**Texto del ejercicio**
>>>>>

Desde que el establishment estadounidense dio luz verde al Hollywood en guerra posterior a los ataques japoneses a Pearl Harbor, el nazi se convirtió en una especie de villano por defecto. La difusión de los genocidios cometidos en campos de exterminio contribuyó a fijar al nacionalsocialista como una representación del mal absoluto que podía estar presente en todo tipo de ficciones. Ya fuese en propuestas políticamente conscientes hasta explotaciones de un cierto mal gusto.
Tampoco han faltado las ucronías que exploran historias mundiales alternativas donde el III Reich ha triunfado, o se ha preservado en exilios fantasiosos. Poco después del final de la II Guerra Mundial, el novelista Robert A. Heinlein (Brigadas del espacio) especuló con un refugio nazi en la Luna mediante su ficción juvenil Rocket Ship Galileo. El finlandés Timo Vuorensola ensayó algo parecido a través de una extravagancia del frikismo reciente: el filme Iron sky.
Ya en los lisérgicos años 60, Philip K. Dick (¿Sueñan los androides con ovejas eléctricas?) escribió El hombre del castillo, donde los Estados Unidos están bajo la influencia de Alemania y Japón. La novela ha sido llevada a la televisión en formato serie y no es la única propuesta en esta linea del audiovisual reciente: la serie SS – GB trata de una Gran Bretaña ocupada por el ejército alemán.
En los mismos años sesenta, el periodista y editor austríaco Otto Basil escribió una ucronía peculiar por su tono tragicómico, polémica por su tratamiento más ridiculizador que condenatorio. Si el Führer lo supiera se ambienta en un mundo alternativo donde Alemania y Japón ganaron la guerra. Sus respectivos imperios gobiernan el planeta con un racismo extremo y a la vez completamente normalizado. Por el camino, Alemania se ha convertido en una potencia decadente, en una Roma a punto de ser devorada por las pugnas internas y los múltiples enemigos externos.
Perdido en un mundo que termina
Basil construyó una libro-experiencia: largo, de tono oscilante, con cierto aspecto a tour de force creativo, enfatizado por las extenuantes desventuras de su personaje principal. Todo ello aparece envuelto de un cierto aire kafkiano. El protagonista, funcionarial y algo pasivo, tiene rastros de esos no-héroes que soportan los zarandeos de una realidad hostil e incomprensible.
También hay algo del imaginario del escritor checo en el mundo concebido por Basil. En el Gran Reich abunda la burocracia desatada y desquiciada, las enumeraciones e inventarios infinitos, bajo el yugo de unos poderes desconcertantes que pueden parecer abrumadores y, unos minutos después, ausentes e impotentes. Las relaciones amorosas y sexuales del personaje principal, gustoso de un cierto sadomasoquismo asociado con el imaginario nazi, puede recordar a los fallidos amoríos kafkianos. Y un encuentro subterráneo con un grupo clandestino de psicoanalistas remite a los diálogos enrarecidos propios del autor de El proceso.

<<<<<

Responde con datos del texto sobre las ucronías nazis:
1. ¿Dónde sitúa Robert A. Heinlein un refugio nazi en Rocket Ship Galileo?
2. ¿Qué ejército ocupa Gran Bretaña en la serie SS – GB?
3. ¿Con qué grupo clandestino tiene un encuentro subterráneo el protagonista de Si el Führer lo supiera?

(Entradas de datos guardadas)
>>>>>

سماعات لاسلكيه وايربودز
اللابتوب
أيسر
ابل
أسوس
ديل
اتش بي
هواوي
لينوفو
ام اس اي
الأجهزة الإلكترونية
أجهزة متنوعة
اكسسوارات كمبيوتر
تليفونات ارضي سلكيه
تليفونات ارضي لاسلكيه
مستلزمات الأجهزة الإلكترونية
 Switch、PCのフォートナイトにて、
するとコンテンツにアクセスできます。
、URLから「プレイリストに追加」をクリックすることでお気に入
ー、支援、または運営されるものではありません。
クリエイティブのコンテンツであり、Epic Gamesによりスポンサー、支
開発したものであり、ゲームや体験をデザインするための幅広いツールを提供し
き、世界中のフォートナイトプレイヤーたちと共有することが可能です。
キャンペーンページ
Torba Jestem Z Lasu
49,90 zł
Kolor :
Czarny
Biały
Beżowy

<<<<<
>>>>>

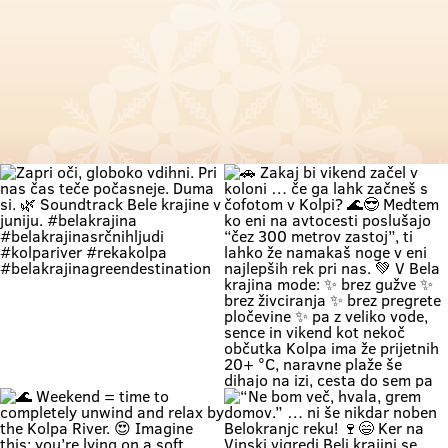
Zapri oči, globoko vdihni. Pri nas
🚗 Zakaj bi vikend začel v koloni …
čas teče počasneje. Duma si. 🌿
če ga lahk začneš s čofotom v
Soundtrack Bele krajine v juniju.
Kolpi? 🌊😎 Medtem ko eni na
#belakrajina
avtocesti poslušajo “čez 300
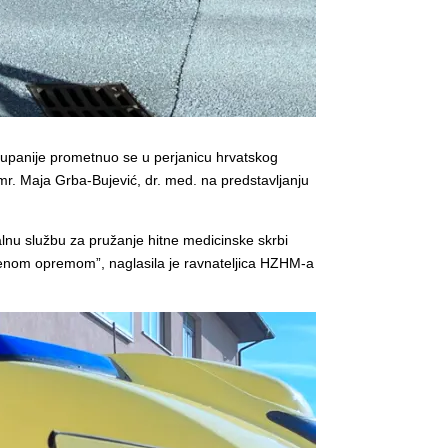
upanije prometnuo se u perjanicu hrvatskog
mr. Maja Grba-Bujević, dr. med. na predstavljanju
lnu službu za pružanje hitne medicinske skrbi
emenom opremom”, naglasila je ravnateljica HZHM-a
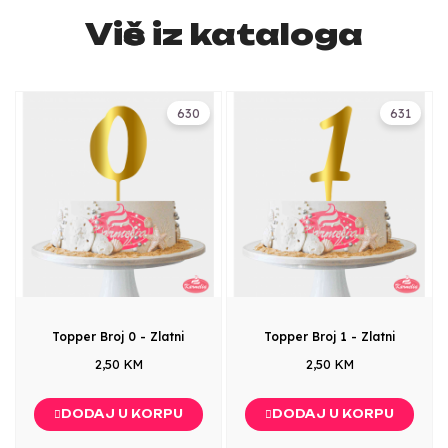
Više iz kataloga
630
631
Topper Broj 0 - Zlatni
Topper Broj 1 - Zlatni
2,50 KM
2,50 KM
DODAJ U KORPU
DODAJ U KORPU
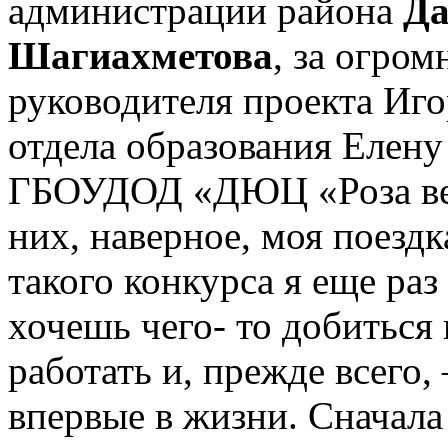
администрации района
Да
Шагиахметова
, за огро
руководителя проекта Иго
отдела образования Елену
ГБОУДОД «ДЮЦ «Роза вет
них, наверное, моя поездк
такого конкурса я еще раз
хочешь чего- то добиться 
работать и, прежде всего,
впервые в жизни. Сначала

<<<<<

**Solución**
1. En la Luna.
2. El ejército alemán.
3. Con un grupo clandestino de psicoanalistas.